■ Exercise goal
Search the entries for the word "metres" and copy each line that has it.

(Stored data entries)
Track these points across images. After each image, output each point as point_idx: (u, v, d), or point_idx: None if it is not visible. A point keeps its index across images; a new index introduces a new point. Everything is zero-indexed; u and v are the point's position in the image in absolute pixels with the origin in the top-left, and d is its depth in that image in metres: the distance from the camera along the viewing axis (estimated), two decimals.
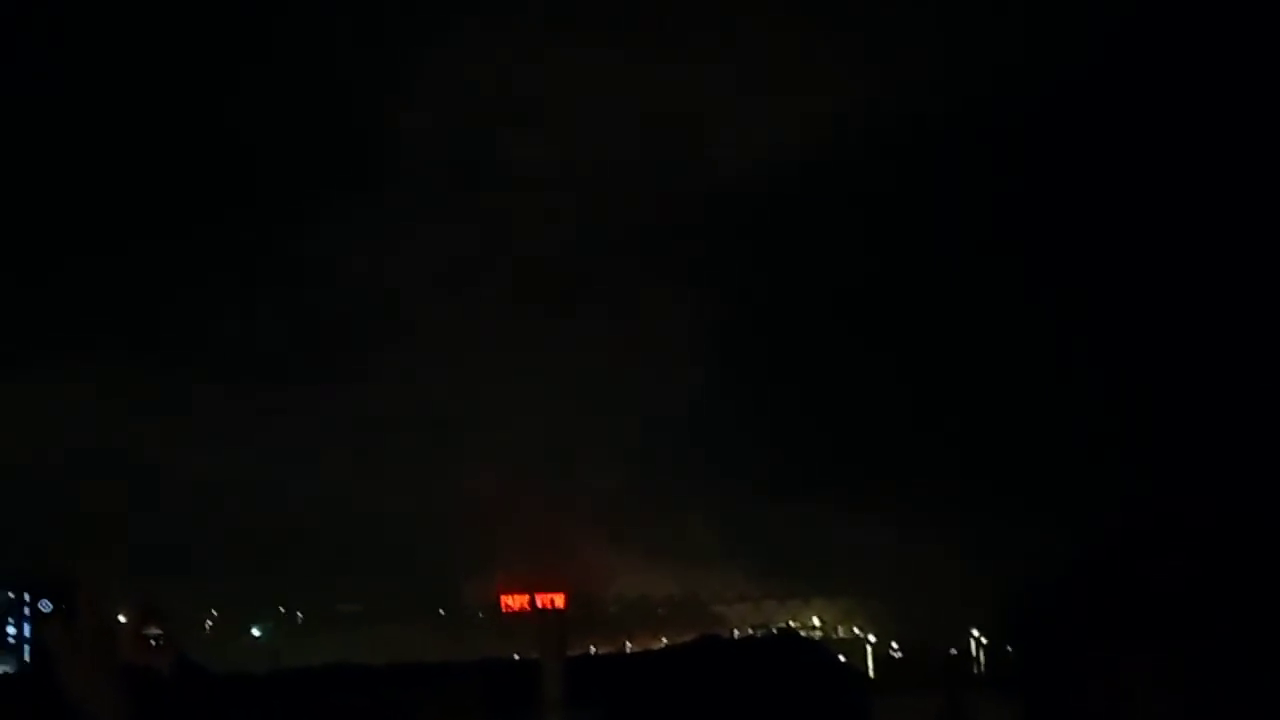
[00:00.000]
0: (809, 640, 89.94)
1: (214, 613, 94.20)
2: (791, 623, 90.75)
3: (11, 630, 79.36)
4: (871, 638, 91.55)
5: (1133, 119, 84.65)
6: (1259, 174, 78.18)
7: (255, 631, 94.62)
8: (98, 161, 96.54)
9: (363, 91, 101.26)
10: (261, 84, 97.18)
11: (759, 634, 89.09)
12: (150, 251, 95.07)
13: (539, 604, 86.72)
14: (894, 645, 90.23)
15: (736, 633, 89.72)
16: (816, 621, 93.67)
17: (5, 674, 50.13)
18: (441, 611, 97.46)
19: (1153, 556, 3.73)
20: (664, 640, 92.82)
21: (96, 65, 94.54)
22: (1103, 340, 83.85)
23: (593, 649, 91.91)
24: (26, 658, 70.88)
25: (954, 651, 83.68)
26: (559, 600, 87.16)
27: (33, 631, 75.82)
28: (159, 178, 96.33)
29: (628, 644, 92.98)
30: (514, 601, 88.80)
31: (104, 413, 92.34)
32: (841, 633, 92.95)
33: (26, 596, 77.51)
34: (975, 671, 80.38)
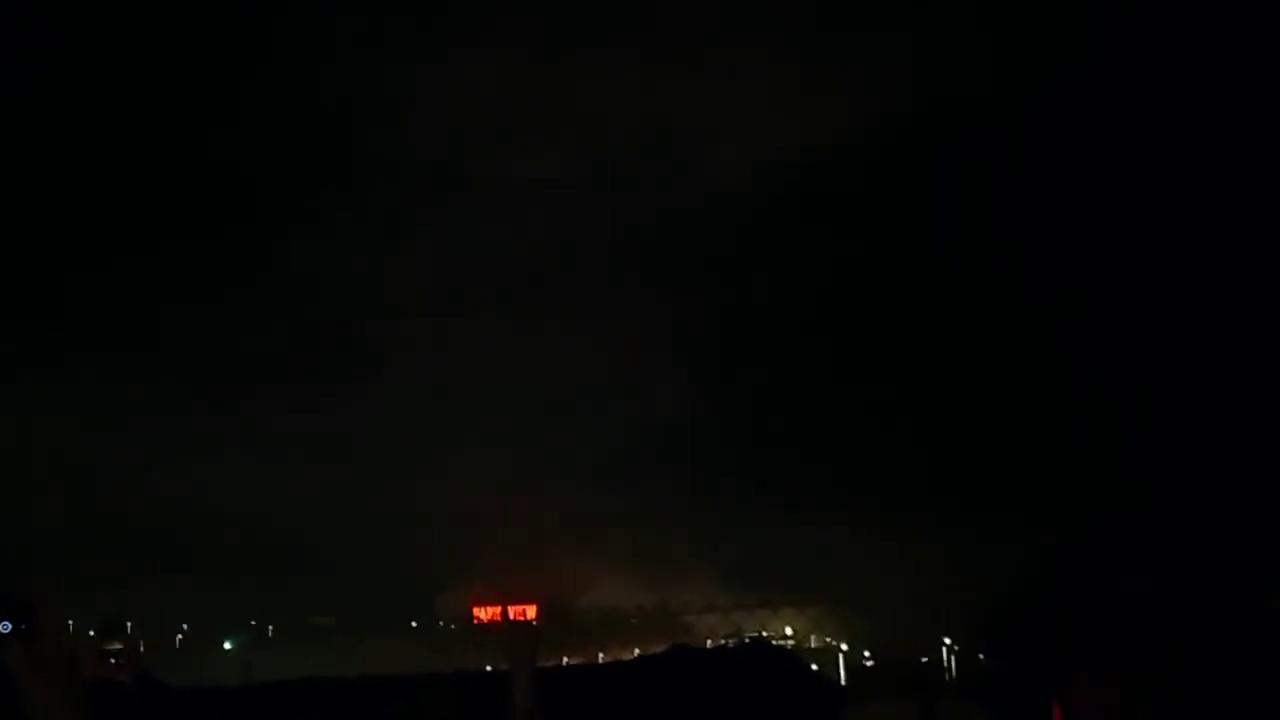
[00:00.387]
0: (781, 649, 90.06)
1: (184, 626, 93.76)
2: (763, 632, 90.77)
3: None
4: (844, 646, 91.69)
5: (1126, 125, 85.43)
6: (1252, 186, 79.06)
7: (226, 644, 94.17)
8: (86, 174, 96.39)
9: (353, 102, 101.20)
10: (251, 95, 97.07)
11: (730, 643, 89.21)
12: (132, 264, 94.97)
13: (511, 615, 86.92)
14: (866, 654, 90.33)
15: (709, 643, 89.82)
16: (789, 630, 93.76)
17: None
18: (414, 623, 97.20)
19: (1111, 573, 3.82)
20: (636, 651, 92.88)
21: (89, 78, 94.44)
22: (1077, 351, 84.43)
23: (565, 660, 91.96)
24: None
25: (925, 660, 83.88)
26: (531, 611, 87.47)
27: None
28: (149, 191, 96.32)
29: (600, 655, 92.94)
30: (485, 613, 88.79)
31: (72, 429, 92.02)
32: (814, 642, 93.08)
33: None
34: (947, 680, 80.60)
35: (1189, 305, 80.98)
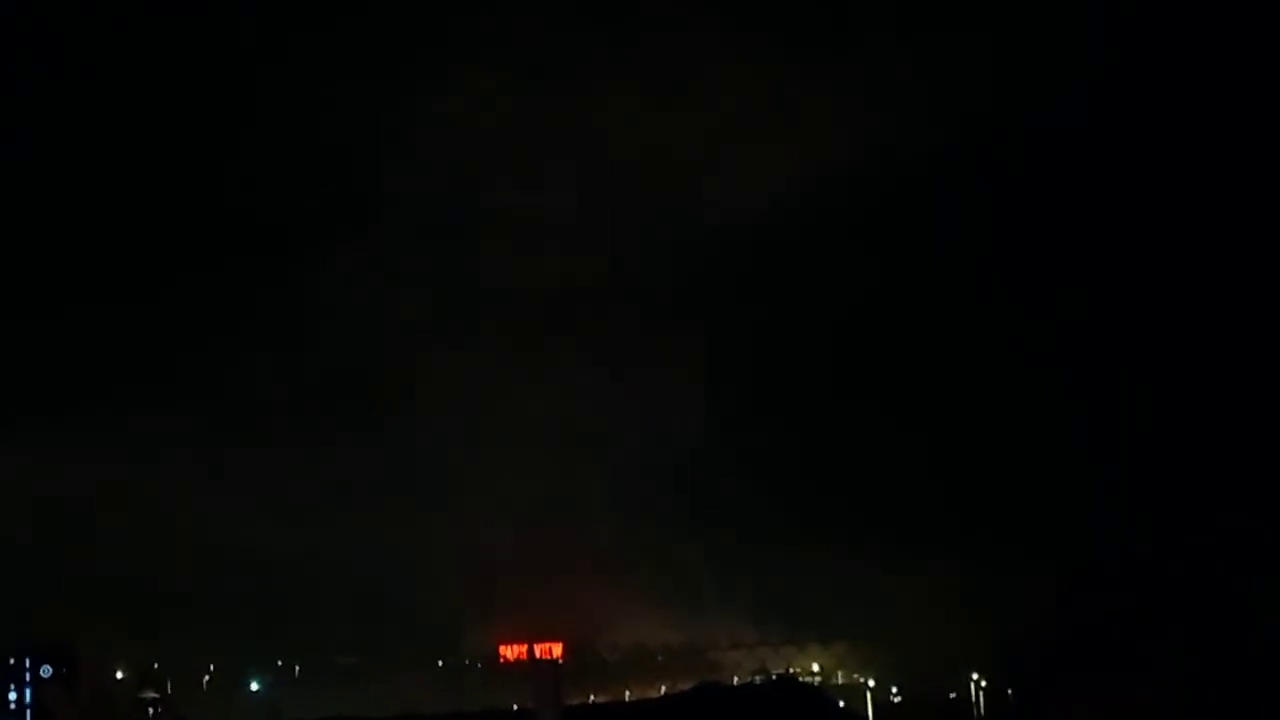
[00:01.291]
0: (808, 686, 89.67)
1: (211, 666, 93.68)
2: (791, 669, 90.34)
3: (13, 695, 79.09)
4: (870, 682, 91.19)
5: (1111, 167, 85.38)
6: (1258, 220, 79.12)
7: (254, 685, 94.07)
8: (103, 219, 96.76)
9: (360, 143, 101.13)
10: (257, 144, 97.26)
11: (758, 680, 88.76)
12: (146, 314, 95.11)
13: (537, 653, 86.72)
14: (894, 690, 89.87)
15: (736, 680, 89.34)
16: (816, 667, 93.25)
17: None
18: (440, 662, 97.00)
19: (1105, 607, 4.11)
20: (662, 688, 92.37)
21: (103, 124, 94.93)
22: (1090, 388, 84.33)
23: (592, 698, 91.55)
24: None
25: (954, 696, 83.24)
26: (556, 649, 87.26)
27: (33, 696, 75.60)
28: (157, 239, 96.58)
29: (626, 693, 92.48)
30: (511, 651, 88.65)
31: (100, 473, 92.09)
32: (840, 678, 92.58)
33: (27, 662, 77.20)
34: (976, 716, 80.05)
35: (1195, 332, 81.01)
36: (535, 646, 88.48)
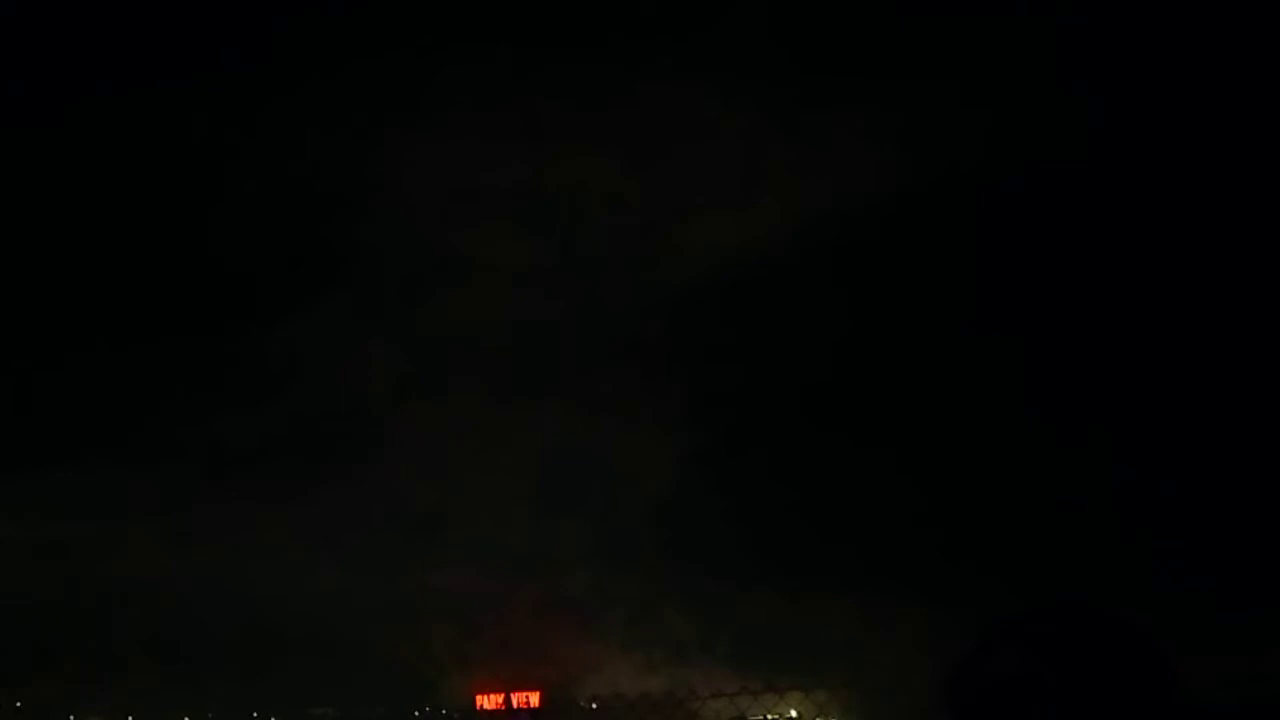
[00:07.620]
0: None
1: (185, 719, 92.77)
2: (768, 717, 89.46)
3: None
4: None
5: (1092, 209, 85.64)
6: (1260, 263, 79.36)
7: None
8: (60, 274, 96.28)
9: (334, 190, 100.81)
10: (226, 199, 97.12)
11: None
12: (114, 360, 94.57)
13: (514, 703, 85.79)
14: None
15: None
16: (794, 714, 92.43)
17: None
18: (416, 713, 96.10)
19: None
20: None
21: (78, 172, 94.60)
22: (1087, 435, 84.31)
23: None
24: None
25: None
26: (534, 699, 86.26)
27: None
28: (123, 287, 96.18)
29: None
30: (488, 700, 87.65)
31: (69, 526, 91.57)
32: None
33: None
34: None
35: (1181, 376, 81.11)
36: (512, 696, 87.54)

---

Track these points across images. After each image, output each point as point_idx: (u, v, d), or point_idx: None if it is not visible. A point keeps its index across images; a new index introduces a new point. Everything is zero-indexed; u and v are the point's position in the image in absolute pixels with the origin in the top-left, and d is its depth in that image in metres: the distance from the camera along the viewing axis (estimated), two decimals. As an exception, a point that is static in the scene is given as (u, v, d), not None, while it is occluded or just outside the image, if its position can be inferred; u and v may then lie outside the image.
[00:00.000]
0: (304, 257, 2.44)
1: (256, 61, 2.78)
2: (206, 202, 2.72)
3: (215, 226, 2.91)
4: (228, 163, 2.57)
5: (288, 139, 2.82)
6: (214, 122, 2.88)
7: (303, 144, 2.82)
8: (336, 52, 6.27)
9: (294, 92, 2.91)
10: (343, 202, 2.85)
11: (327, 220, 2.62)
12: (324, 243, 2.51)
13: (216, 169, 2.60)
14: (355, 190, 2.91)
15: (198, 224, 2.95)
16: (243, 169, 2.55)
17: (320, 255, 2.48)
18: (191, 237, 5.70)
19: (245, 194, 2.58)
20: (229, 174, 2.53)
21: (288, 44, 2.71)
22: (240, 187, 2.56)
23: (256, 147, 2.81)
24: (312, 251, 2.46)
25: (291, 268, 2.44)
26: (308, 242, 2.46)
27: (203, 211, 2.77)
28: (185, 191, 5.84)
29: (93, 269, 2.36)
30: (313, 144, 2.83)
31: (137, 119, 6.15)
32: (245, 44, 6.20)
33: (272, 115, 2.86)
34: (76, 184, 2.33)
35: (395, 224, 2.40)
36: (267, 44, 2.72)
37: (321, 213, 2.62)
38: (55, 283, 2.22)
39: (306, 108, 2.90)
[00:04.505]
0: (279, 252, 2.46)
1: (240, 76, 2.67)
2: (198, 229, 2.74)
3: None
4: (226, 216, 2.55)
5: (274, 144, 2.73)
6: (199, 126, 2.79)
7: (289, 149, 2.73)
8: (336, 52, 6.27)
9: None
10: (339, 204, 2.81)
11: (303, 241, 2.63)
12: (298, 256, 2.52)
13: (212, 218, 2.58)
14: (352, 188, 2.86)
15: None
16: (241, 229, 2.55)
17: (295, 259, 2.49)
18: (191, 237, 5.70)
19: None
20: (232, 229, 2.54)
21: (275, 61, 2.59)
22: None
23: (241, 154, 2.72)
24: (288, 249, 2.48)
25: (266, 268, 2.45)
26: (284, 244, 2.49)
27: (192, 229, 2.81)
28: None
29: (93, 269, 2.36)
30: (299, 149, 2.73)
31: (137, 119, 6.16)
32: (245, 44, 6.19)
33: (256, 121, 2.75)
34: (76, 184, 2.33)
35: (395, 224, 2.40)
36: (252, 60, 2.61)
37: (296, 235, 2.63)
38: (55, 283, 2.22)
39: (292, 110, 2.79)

■ Response area
Track these points across images. After each image, output each point as point_idx: (u, v, d), or point_idx: None if it is not visible. A point keeps its index across images; a new index introduces a new point. Everything is zero-indexed; u and v are the point's position in the image in absolute pixels with the origin in the top-left, and d is its depth in that image in metres: the distance from the camera along the viewing axis (estimated), two decimals.
Track these points across images. After each image, output each point as point_idx: (u, v, d), or point_idx: None if it is not visible. A point keeps its index across images; a new index introduces a new point. Everything is zero-indexed; u and v are the point's position in the image in absolute pixels with the origin in the top-left, and d is its depth in that image in metres: the distance from the camera along the viewing axis (estimated), two decimals. As an exception, a point that is static in the scene is given as (u, v, d), not None, while it is occluded or just outside the image, if its position can be inferred; u and v may then lie outside the image.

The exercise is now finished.